[flagged]

> high-performance data processing tools in JS

I may be naive in asking this, but what leads someone to building high perf data tools in JS? JS doesn't seem to me like it would be the tool of choice for such things

I have a SaaS project where the backend is in JS. I also have some data processing to do with large file (several TB). Doing it is in JS is more convenient as I can reuse code from the backend, and it is also the language I know best.

Performance-wise, I get about half the throughput I had with the same processsing done it rust, which doesn't change anything for my use-case.

However that's not really relevant to the context of the post as I'm using node.js streams which are both saner and fast. I'm guessing that the post is relevant to people using server-side runtimes that only implement web streams.

Browsers are now able to stream files from disk so you can create a high performance tool that'll read locally, do [x] with it and present the results, all without any network overhead.

You don't always have a choice on where you deliver your software. It'd be nice to have good tools wherever you are forced to work.

Browsers

Since when are browsers themselves built in JavaScript? Mainstream, fast ones?

Clarification - in the past when I've written high performance data tools in JS, it was almost entirely to support the use case of needing it to run in a browser.
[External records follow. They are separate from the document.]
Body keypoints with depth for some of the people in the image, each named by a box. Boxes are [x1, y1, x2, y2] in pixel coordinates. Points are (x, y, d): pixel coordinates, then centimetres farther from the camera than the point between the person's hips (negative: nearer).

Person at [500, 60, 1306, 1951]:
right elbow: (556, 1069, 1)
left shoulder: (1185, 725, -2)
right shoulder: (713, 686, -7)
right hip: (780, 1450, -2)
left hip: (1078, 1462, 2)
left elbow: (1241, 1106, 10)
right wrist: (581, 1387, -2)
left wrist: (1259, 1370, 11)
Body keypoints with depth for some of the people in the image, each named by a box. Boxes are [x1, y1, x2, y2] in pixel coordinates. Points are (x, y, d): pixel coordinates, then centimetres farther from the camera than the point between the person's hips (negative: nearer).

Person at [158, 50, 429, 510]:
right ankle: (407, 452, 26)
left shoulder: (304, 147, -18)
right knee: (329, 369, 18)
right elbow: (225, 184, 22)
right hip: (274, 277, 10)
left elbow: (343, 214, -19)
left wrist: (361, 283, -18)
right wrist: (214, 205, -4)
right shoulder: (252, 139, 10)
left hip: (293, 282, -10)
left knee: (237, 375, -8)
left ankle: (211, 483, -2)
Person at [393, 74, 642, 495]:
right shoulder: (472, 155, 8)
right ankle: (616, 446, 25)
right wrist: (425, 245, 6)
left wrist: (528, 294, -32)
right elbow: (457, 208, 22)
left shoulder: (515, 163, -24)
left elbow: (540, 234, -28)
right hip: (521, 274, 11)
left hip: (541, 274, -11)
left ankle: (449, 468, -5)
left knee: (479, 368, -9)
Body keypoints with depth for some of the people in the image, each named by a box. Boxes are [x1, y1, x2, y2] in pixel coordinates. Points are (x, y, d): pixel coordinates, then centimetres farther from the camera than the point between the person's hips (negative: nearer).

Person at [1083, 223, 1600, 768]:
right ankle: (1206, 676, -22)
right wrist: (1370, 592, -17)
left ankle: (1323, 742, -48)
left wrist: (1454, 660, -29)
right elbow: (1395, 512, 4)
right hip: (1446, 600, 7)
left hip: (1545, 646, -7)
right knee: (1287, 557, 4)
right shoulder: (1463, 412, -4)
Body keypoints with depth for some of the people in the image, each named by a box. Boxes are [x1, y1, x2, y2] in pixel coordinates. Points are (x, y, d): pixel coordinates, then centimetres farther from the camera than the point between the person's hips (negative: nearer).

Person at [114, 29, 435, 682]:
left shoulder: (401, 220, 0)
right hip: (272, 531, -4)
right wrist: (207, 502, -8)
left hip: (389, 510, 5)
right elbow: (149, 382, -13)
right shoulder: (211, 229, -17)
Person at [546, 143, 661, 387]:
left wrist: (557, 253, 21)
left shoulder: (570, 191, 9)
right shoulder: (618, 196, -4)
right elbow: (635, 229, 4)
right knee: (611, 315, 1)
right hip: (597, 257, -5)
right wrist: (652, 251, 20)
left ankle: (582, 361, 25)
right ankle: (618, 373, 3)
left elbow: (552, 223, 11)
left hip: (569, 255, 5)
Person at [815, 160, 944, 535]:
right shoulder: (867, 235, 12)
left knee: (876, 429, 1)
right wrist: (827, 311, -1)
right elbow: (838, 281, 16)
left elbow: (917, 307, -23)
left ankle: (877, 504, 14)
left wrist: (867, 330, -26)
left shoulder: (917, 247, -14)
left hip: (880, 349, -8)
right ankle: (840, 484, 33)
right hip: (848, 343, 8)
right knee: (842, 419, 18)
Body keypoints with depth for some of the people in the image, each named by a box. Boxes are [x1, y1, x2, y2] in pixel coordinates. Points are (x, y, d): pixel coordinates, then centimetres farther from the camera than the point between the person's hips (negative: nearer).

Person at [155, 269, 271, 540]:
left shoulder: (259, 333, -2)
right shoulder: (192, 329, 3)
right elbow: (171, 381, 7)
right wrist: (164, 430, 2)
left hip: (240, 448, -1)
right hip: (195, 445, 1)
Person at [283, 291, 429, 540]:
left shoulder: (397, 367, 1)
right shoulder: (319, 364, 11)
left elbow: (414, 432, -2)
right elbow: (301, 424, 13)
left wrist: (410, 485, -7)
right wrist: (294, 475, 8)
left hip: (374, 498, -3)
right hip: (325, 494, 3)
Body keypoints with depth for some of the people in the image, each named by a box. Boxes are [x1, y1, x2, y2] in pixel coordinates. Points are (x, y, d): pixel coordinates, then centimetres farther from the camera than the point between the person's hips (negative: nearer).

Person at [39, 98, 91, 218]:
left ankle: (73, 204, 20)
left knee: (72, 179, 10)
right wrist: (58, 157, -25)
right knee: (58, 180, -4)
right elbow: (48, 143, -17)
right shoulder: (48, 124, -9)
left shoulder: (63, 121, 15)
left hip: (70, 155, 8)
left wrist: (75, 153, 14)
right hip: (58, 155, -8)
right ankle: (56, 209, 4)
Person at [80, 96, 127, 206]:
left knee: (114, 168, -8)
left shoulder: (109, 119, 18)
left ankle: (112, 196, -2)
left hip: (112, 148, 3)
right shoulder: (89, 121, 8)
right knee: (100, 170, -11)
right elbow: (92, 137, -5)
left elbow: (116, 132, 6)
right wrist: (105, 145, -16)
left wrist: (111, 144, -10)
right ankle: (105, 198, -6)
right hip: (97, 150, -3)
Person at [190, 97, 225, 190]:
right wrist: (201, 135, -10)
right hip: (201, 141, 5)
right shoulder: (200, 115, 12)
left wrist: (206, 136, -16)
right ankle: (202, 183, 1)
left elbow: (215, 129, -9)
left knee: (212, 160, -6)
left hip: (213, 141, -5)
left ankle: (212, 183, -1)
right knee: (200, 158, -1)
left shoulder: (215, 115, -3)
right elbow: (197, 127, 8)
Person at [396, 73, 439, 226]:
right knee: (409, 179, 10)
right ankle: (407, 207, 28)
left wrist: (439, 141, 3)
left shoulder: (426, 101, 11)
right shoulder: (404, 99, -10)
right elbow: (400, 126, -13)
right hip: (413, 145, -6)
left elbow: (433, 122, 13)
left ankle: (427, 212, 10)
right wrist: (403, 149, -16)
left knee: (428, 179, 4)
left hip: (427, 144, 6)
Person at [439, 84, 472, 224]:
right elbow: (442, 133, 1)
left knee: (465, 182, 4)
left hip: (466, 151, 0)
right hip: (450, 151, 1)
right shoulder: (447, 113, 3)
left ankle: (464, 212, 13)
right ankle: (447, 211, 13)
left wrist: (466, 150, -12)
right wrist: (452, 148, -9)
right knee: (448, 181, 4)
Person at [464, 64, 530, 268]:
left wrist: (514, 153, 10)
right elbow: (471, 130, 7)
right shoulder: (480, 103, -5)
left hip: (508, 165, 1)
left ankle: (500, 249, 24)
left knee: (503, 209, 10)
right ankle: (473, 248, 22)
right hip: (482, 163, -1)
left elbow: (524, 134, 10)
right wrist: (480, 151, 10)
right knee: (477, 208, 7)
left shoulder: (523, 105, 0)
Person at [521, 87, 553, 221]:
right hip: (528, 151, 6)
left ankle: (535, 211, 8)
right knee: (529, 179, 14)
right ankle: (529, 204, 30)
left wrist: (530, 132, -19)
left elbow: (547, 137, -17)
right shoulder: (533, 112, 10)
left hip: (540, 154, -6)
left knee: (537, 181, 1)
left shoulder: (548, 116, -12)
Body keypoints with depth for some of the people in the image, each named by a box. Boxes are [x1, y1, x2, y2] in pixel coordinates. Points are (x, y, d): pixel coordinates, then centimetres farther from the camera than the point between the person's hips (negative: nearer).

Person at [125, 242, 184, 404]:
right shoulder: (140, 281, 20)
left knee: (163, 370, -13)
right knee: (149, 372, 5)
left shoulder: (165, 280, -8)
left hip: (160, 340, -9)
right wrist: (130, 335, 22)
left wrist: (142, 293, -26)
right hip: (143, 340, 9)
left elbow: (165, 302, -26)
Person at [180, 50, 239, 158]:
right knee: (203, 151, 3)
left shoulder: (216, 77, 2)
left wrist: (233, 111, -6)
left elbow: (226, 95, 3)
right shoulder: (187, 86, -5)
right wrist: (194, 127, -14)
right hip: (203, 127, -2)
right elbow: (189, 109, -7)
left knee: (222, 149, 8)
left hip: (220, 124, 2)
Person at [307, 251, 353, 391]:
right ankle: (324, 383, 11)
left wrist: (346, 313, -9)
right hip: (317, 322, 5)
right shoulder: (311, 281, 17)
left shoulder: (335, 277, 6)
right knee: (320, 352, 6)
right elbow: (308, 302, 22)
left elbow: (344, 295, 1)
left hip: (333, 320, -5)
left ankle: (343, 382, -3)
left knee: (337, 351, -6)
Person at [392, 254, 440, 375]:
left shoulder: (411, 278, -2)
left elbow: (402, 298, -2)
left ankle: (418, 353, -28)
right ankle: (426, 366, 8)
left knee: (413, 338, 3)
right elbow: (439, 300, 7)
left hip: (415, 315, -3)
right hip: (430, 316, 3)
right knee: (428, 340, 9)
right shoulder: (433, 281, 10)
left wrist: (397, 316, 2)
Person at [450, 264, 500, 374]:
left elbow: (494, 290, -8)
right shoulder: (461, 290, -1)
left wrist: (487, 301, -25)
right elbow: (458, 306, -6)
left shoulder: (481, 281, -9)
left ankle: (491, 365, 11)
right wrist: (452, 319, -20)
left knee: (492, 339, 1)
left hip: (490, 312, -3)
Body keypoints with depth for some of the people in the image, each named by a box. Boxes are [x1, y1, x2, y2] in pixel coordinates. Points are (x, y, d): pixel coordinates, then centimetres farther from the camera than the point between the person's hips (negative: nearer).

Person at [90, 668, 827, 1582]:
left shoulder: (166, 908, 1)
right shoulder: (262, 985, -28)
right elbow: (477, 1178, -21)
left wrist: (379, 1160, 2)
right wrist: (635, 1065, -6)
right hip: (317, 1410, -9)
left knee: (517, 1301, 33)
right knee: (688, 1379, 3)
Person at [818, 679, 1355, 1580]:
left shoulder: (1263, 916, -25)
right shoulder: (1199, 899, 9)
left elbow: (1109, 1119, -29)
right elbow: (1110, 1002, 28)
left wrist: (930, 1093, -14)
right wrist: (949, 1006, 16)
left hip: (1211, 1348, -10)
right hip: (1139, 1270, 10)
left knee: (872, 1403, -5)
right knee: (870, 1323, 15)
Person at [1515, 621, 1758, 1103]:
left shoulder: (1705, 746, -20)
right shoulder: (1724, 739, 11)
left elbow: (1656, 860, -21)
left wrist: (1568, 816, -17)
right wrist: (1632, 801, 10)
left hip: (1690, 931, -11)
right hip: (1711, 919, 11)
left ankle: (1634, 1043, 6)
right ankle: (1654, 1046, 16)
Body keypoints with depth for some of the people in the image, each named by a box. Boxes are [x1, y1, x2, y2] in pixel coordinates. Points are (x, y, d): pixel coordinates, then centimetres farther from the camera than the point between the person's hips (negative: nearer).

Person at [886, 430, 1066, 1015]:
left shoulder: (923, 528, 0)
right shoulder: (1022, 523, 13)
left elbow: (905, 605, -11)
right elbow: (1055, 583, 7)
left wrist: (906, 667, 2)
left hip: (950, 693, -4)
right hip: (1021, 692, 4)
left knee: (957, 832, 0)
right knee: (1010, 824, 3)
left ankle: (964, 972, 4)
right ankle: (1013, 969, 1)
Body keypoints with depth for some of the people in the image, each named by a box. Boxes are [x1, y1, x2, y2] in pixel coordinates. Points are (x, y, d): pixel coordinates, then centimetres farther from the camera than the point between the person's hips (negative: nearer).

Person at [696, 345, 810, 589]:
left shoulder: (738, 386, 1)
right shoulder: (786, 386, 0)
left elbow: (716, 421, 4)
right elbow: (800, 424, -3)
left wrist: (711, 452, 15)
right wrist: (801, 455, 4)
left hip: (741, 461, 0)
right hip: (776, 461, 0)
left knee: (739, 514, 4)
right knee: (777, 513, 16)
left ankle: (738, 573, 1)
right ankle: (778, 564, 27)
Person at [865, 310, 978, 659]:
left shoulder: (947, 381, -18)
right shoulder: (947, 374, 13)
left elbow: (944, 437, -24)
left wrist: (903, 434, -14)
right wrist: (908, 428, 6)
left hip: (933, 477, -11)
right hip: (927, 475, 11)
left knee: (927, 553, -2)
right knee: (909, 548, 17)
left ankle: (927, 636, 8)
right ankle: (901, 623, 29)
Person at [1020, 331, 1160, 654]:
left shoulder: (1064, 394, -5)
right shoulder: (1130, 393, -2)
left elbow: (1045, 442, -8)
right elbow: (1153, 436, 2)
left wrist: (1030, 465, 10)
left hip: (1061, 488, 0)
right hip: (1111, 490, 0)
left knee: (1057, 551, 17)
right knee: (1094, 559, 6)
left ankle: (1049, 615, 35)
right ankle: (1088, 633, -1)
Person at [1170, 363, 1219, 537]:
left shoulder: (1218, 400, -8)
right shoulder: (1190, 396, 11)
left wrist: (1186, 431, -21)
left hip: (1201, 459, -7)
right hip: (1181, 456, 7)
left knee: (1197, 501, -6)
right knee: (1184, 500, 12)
Otherwise, there are indeed more suitable environments available.

To your question, I was about to point out Firefox[1], but realized you clarified 'mainstream'[2]...

[1] https://briangrinstead.com/blog/firefox-webcomponents

[2] https://gs.statcounter.com/browser-market-share

[deleted]

but instead of trying to solve that, this api is just like “too hard no one uses it let’s forget about it”.

right now when i need to wrangle bytes, i switch languages to Golang. it’s easy gc language, and all its IO is built around BYOB api:

interface Reader { read(b: Uint8Array): [number, Error?] }

you pass in your own Uint8Array allocation (in go terms, []byte), the reader fills at most the entire thing, and returns (bytes filled, error). it’s a fully pull stream API with one method at its core. now, the api gets to be that simple because it’s always sync, and blocks until the reader can fill data into the buffer or returns an error indicating no data available right now.

go has a TeeReader with no buffering - it too just blocks until it can write to the forked stream.

https://pkg.go.dev/io#TeeReader

we can’t do the same api in JS, because go gets to insert `await` wherever it wants with its coroutine/goroutine runtime. but we can dream of such simplicity combined with zero allocation performance.